Work order
Print the data exactly as it is given, please.
+===+
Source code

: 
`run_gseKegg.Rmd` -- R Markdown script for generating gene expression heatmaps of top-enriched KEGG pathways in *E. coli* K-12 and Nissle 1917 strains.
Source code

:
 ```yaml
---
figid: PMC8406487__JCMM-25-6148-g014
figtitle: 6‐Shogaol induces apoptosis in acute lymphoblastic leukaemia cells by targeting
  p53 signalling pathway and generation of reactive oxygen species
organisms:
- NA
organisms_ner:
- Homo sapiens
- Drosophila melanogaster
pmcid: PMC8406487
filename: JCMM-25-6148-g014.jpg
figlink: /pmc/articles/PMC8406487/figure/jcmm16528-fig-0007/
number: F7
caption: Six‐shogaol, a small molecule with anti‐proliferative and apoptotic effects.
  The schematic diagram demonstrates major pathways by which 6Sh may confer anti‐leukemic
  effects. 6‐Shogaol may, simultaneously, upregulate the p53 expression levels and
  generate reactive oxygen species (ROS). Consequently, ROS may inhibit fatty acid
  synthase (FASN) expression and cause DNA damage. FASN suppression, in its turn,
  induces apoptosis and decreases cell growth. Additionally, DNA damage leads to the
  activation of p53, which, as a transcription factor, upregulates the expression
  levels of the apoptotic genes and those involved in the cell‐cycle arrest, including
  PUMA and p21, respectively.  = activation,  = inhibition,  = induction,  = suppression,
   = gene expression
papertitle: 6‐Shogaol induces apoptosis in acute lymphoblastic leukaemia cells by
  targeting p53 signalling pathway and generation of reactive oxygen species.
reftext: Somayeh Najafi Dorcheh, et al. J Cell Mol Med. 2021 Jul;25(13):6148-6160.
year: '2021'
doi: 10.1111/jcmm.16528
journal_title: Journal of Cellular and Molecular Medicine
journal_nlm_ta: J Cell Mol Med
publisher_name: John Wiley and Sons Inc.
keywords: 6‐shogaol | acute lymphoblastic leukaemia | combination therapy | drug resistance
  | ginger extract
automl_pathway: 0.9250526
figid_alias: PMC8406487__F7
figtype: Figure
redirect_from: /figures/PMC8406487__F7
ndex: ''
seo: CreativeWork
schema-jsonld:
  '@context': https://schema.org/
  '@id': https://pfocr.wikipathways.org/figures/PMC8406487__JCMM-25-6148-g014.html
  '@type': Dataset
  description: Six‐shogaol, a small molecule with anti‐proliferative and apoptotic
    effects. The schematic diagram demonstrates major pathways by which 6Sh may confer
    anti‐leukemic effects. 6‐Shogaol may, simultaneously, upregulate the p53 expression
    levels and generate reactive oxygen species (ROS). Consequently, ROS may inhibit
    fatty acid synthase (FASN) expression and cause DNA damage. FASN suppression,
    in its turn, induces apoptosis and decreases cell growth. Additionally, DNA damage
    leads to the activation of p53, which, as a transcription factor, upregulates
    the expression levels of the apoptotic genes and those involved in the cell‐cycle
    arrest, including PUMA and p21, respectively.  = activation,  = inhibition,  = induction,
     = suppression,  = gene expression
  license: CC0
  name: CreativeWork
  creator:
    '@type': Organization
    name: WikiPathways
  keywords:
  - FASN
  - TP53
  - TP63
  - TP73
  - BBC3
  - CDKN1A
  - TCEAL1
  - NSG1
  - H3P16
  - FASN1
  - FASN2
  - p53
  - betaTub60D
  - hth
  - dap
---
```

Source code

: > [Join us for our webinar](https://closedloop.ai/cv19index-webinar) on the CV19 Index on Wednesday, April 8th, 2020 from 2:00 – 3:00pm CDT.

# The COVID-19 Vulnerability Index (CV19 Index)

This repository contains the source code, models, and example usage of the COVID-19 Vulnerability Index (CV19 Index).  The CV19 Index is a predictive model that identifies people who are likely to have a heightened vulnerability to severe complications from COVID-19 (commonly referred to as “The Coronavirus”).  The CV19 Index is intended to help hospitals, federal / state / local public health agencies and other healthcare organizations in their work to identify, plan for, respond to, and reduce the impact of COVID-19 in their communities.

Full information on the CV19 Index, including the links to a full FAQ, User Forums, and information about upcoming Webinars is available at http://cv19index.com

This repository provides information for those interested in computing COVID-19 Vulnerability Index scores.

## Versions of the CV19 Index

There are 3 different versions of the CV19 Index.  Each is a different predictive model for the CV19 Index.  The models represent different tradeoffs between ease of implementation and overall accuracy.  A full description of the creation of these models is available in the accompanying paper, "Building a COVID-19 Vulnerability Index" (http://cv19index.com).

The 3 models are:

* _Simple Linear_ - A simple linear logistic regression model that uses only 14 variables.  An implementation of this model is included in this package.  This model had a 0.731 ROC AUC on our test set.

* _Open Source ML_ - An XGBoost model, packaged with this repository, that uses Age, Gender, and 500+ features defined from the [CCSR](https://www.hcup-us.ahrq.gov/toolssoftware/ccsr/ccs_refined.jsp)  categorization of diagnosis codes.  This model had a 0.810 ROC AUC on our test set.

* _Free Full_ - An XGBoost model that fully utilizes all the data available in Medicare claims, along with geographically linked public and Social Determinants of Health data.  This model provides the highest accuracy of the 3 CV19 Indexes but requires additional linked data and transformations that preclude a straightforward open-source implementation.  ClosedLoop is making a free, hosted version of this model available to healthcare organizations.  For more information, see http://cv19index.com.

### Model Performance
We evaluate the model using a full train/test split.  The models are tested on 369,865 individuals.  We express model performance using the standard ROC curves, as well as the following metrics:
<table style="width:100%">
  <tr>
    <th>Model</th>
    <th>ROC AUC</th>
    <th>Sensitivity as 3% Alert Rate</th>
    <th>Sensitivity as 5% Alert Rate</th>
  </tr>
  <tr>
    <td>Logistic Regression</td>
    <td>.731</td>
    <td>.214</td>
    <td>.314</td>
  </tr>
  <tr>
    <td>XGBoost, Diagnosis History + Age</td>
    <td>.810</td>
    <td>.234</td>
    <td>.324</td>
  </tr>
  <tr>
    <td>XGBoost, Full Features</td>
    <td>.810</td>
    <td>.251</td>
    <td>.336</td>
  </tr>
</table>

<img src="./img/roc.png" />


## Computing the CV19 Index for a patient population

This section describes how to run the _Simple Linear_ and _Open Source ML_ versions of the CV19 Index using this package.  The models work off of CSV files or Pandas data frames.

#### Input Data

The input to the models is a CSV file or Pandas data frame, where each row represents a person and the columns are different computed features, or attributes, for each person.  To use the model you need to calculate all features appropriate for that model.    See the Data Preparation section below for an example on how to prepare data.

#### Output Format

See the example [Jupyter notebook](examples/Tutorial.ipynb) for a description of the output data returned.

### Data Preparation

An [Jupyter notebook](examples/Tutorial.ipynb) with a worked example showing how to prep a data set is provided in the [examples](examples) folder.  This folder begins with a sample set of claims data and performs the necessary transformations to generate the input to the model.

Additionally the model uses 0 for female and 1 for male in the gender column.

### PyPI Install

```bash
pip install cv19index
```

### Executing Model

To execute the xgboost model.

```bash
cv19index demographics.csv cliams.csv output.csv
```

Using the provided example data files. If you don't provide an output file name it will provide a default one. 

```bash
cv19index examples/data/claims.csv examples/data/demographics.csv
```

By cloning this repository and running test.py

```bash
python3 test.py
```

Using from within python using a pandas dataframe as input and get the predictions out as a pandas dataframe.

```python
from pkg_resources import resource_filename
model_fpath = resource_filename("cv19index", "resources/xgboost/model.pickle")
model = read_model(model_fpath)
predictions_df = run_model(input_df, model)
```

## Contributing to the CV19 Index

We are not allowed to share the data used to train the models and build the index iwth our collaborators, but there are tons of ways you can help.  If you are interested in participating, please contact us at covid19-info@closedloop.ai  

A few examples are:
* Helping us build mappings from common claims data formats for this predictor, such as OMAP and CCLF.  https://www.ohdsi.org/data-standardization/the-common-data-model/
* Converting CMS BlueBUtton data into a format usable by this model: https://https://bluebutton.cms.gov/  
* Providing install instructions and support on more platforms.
+===+
Answer to this task
Source code

: 
`run_gseKegg.Rmd` -- R Markdown script for generating gene expression heatmaps of top-enriched KEGG pathways in *E. coli* K-12 and Nissle 1917 strains.
Source code

:
 ```yaml
---
figid: PMC8406487__JCMM-25-6148-g014
figtitle: 6‐Shogaol induces apoptosis in acute lymphoblastic leukaemia cells by targeting
  p53 signalling pathway and generation of reactive oxygen species
organisms:
- NA
organisms_ner:
- Homo sapiens
- Drosophila melanogaster
pmcid: PMC8406487
filename: JCMM-25-6148-g014.jpg
figlink: /pmc/articles/PMC8406487/figure/jcmm16528-fig-0007/
number: F7
caption: Six‐shogaol, a small molecule with anti‐proliferative and apoptotic effects.
  The schematic diagram demonstrates major pathways by which 6Sh may confer anti‐leukemic
  effects. 6‐Shogaol may, simultaneously, upregulate the p53 expression levels and
  generate reactive oxygen species (ROS). Consequently, ROS may inhibit fatty acid
  synthase (FASN) expression and cause DNA damage. FASN suppression, in its turn,
  induces apoptosis and decreases cell growth. Additionally, DNA damage leads to the
  activation of p53, which, as a transcription factor, upregulates the expression
  levels of the apoptotic genes and those involved in the cell‐cycle arrest, including
  PUMA and p21, respectively.  = activation,  = inhibition,  = induction,  = suppression,
   = gene expression
papertitle: 6‐Shogaol induces apoptosis in acute lymphoblastic leukaemia cells by
  targeting p53 signalling pathway and generation of reactive oxygen species.
reftext: Somayeh Najafi Dorcheh, et al. J Cell Mol Med. 2021 Jul;25(13):6148-6160.
year: '2021'
doi: 10.1111/jcmm.16528
journal_title: Journal of Cellular and Molecular Medicine
journal_nlm_ta: J Cell Mol Med
publisher_name: John Wiley and Sons Inc.
keywords: 6‐shogaol | acute lymphoblastic leukaemia | combination therapy | drug resistance
  | ginger extract
automl_pathway: 0.9250526
figid_alias: PMC8406487__F7
figtype: Figure
redirect_from: /figures/PMC8406487__F7
ndex: ''
seo: CreativeWork
schema-jsonld:
  '@context': https://schema.org/
  '@id': https://pfocr.wikipathways.org/figures/PMC8406487__JCMM-25-6148-g014.html
  '@type': Dataset
  description: Six‐shogaol, a small molecule with anti‐proliferative and apoptotic
    effects. The schematic diagram demonstrates major pathways by which 6Sh may confer
    anti‐leukemic effects. 6‐Shogaol may, simultaneously, upregulate the p53 expression
    levels and generate reactive oxygen species (ROS). Consequently, ROS may inhibit
    fatty acid synthase (FASN) expression and cause DNA damage. FASN suppression,
    in its turn, induces apoptosis and decreases cell growth. Additionally, DNA damage
    leads to the activation of p53, which, as a transcription factor, upregulates
    the expression levels of the apoptotic genes and those involved in the cell‐cycle
    arrest, including PUMA and p21, respectively.  = activation,  = inhibition,  = induction,
     = suppression,  = gene expression
  license: CC0
  name: CreativeWork
  creator:
    '@type': Organization
    name: WikiPathways
  keywords:
  - FASN
  - TP53
  - TP63
  - TP73
  - BBC3
  - CDKN1A
  - TCEAL1
  - NSG1
  - H3P16
  - FASN1
  - FASN2
  - p53
  - betaTub60D
  - hth
  - dap
---
```

Source code

: > [Join us for our webinar](https://closedloop.ai/cv19index-webinar) on the CV19 Index on Wednesday, April 8th, 2020 from 2:00 – 3:00pm CDT.

# The COVID-19 Vulnerability Index (CV19 Index)

This repository contains the source code, models, and example usage of the COVID-19 Vulnerability Index (CV19 Index).  The CV19 Index is a predictive model that identifies people who are likely to have a heightened vulnerability to severe complications from COVID-19 (commonly referred to as “The Coronavirus”).  The CV19 Index is intended to help hospitals, federal / state / local public health agencies and other healthcare organizations in their work to identify, plan for, respond to, and reduce the impact of COVID-19 in their communities.

Full information on the CV19 Index, including the links to a full FAQ, User Forums, and information about upcoming Webinars is available at http://cv19index.com

This repository provides information for those interested in computing COVID-19 Vulnerability Index scores.

## Versions of the CV19 Index

There are 3 different versions of the CV19 Index.  Each is a different predictive model for the CV19 Index.  The models represent different tradeoffs between ease of implementation and overall accuracy.  A full description of the creation of these models is available in the accompanying paper, "Building a COVID-19 Vulnerability Index" (http://cv19index.com).

The 3 models are:

* _Simple Linear_ - A simple linear logistic regression model that uses only 14 variables.  An implementation of this model is included in this package.  This model had a 0.731 ROC AUC on our test set.

* _Open Source ML_ - An XGBoost model, packaged with this repository, that uses Age, Gender, and 500+ features defined from the [CCSR](https://www.hcup-us.ahrq.gov/toolssoftware/ccsr/ccs_refined.jsp)  categorization of diagnosis codes.  This model had a 0.810 ROC AUC on our test set.

* _Free Full_ - An XGBoost model that fully utilizes all the data available in Medicare claims, along with geographically linked public and Social Determinants of Health data.  This model provides the highest accuracy of the 3 CV19 Indexes but requires additional linked data and transformations that preclude a straightforward open-source implementation.  ClosedLoop is making a free, hosted version of this model available to healthcare organizations.  For more information, see http://cv19index.com.

### Model Performance
We evaluate the model using a full train/test split.  The models are tested on 369,865 individuals.  We express model performance using the standard ROC curves, as well as the following metrics:
<table style="width:100%">
  <tr>
    <th>Model</th>
    <th>ROC AUC</th>
    <th>Sensitivity as 3% Alert Rate</th>
    <th>Sensitivity as 5% Alert Rate</th>
  </tr>
  <tr>
    <td>Logistic Regression</td>
    <td>.731</td>
    <td>.214</td>
    <td>.314</td>
  </tr>
  <tr>
    <td>XGBoost, Diagnosis History + Age</td>
    <td>.810</td>
    <td>.234</td>
    <td>.324</td>
  </tr>
  <tr>
    <td>XGBoost, Full Features</td>
    <td>.810</td>
    <td>.251</td>
    <td>.336</td>
  </tr>
</table>

<img src="./img/roc.png" />


## Computing the CV19 Index for a patient population

This section describes how to run the _Simple Linear_ and _Open Source ML_ versions of the CV19 Index using this package.  The models work off of CSV files or Pandas data frames.

#### Input Data

The input to the models is a CSV file or Pandas data frame, where each row represents a person and the columns are different computed features, or attributes, for each person.  To use the model you need to calculate all features appropriate for that model.    See the Data Preparation section below for an example on how to prepare data.

#### Output Format

See the example [Jupyter notebook](examples/Tutorial.ipynb) for a description of the output data returned.

### Data Preparation

An [Jupyter notebook](examples/Tutorial.ipynb) with a worked example showing how to prep a data set is provided in the [examples](examples) folder.  This folder begins with a sample set of claims data and performs the necessary transformations to generate the input to the model.

Additionally the model uses 0 for female and 1 for male in the gender column.

### PyPI Install

```bash
pip install cv19index
```

### Executing Model

To execute the xgboost model.

```bash
cv19index demographics.csv cliams.csv output.csv
```

Using the provided example data files. If you don't provide an output file name it will provide a default one. 

```bash
cv19index examples/data/claims.csv examples/data/demographics.csv
```

By cloning this repository and running test.py

```bash
python3 test.py
```

Using from within python using a pandas dataframe as input and get the predictions out as a pandas dataframe.

```python
from pkg_resources import resource_filename
model_fpath = resource_filename("cv19index", "resources/xgboost/model.pickle")
model = read_model(model_fpath)
predictions_df = run_model(input_df, model)
```

## Contributing to the CV19 Index

We are not allowed to share the data used to train the models and build the index iwth our collaborators, but there are tons of ways you can help.  If you are interested in participating, please contact us at covid19-info@closedloop.ai  

A few examples are:
* Helping us build mappings from common claims data formats for this predictor, such as OMAP and CCLF.  https://www.ohdsi.org/data-standardization/the-common-data-model/
* Converting CMS BlueBUtton data into a format usable by this model: https://https://bluebutton.cms.gov/  
* Providing install instructions and support on more platforms.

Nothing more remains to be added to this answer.